Dual-metric design: Strict scores highlight the difficulty ceiling, while relaxed scores reveal differences among low-performing models, preventing data compression at either extreme.
"Exam perspective" redefines T2I goals: Shifting focus from fidelity/aesthetics to correctness/readability aligns more closely with testing "expert-level intelligence" on the path to AGI.
Reusable curation protocol: The GPT-5 drafting + human audit pipeline can be directly applied to other benchmarks requiring detailed scoring criteria.

Limitations & Future Work¶

1,000 questions may be insufficient for covering 10 disciplines and 4-layer taxonomy across all sub-fields (e.g., Music has only dozens of samples), limiting statistical stability in specific areas.
Relying on frontier closed MLLMs (GPT-5/Gemini-3-Flash) for judging poses risks for long-term reproducibility and cost. Open-source judges showed lower human correlation.
Weights for scoring points are currently averaged; they do not reflect the hierarchical importance of "main structure vs. minor details."
The scope is limited to "drawing exams," leaving animations, videos, and 3D disciplinary visualizations for future work.

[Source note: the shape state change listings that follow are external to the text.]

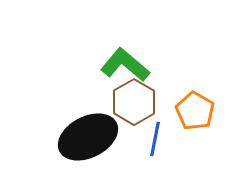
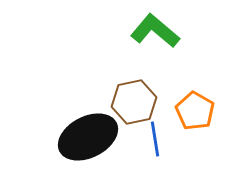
green L-shape: moved 30 px right, 34 px up
brown hexagon: rotated 18 degrees clockwise
blue line: rotated 20 degrees counterclockwise
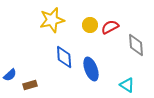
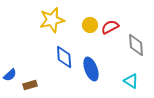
cyan triangle: moved 4 px right, 4 px up
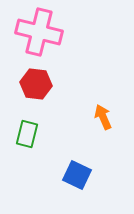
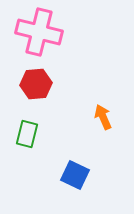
red hexagon: rotated 12 degrees counterclockwise
blue square: moved 2 px left
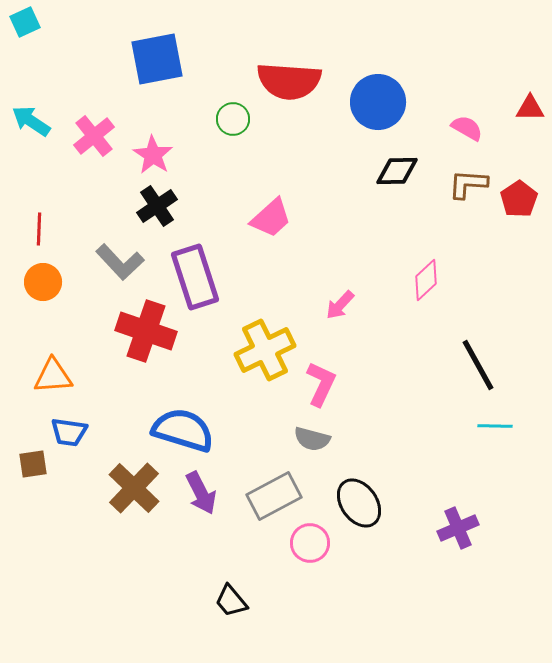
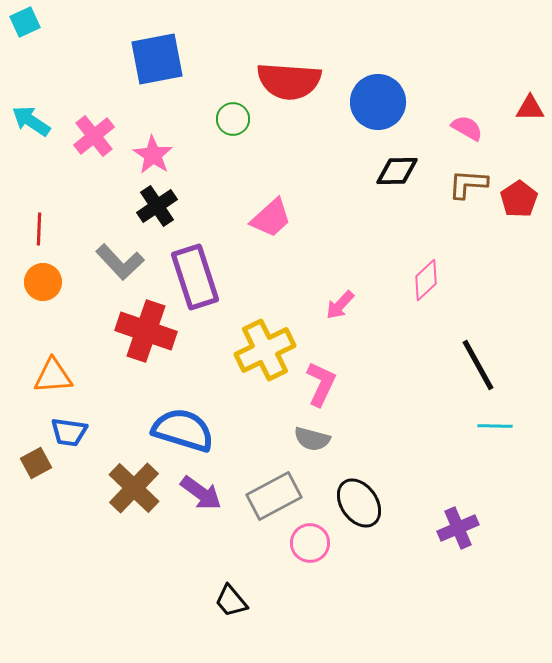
brown square: moved 3 px right, 1 px up; rotated 20 degrees counterclockwise
purple arrow: rotated 27 degrees counterclockwise
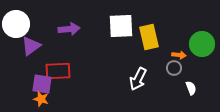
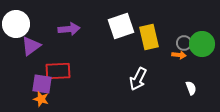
white square: rotated 16 degrees counterclockwise
gray circle: moved 10 px right, 25 px up
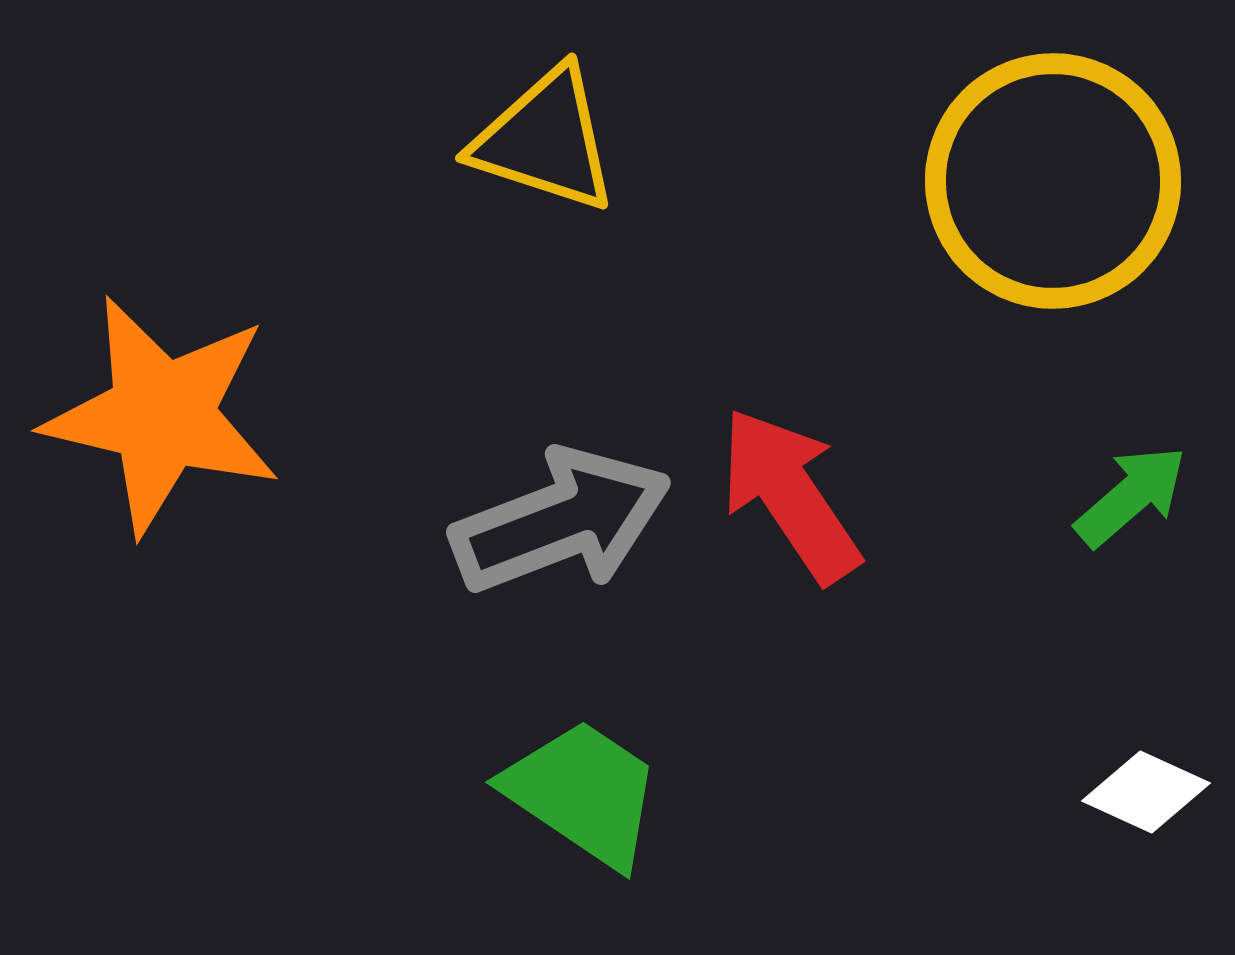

vs MMMU / MMLU / Humanity's Last Exam: While these cover multidisciplinary exams, they target understanding; GenExam brings the same level of rigor to the generation domain.
vs MMMG / OneIG-Bench / SridBench: Compared to other disciplinary T2I benchmarks, GenExam features longer prompts, harder constraints, and finer scoring.
Insight: Implementing VQA-style scoring points provides a universal interface for model evaluation, suitable for multimodal reasoning, agent benchmarks, and code generation. The current disadvantage of unified architectures in generation suggests that "understanding + generation" shared backbones require further architectural refinement.

Rating¶

Novelty: ⭐⭐⭐⭐ First disciplinary-level T2I exam benchmark; scoring-points protocol is a significant innovation.
Experimental Thoroughness: ⭐⭐⭐⭐⭐ 17 models × 10 disciplines × dual metrics + 5 human annotators for 250 tasks + multi-evaluator robustness check.
Writing Quality: ⭐⭐⭐⭐ Clear charts and well-explained protocols.
Value: ⭐⭐⭐⭐⭐ Provides the first "exam-grade" evaluation for the T2I community; likely to become a standard for unified MLLM performance.